Sales dynamics have always been different, too. In the earlier days, because of rapid technological obsolescence and limited shelf space, games had a very limited time time to make their money back - if your game wasn’t making money after a couple weeks, it likely never would. Back then a single hit would fund a number of losses, and that’s no longer true for larger games, but now there’s a longer tail for game sales that didn’t used to exist. Downloads and other online payments make up most of PC game revenue now (mostly tied into services like Steam), and are expected to be a bigger and bigger part of console revenue. Free-to-play games are the ultimate response to copying - give the game away entirely and charge for extras. It requires a very specific sort of game and a massive audience, but profits can wildly outstrip those of some of the blockbuster AAA games.

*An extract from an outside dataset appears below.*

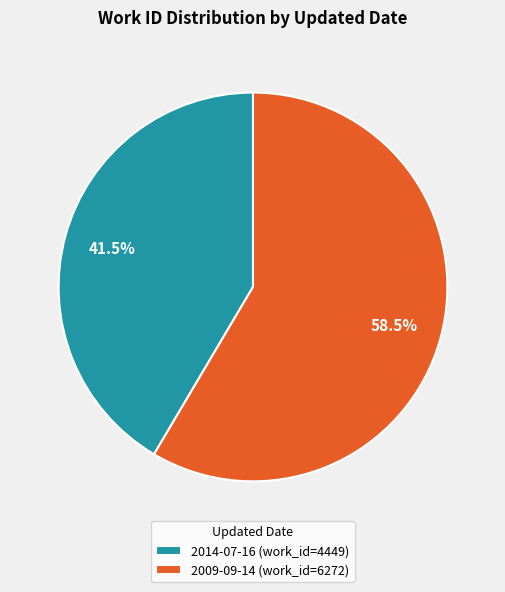

Which slice is the largest?

2009-09-14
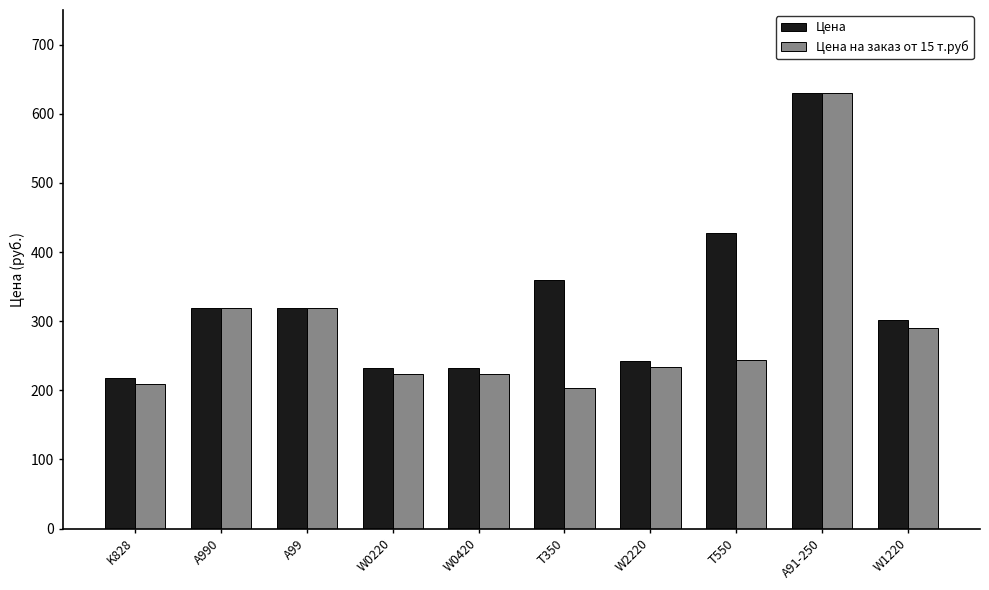

True or false: Цена на заказ от 15 т.руб has a value of 308 at W0220.

False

So the industry has always been in flux, with no real sense of stability, changing expectations, etc. but also constantly changing revenue streams, and being able to build revenue models around freely giving away the product, etc. in ways that Hollywood and the music industry can only dream about, despite not having their options for revenue from live experiences and broadcasts.

3 Likes

No amount of money is enough in a capitalist society.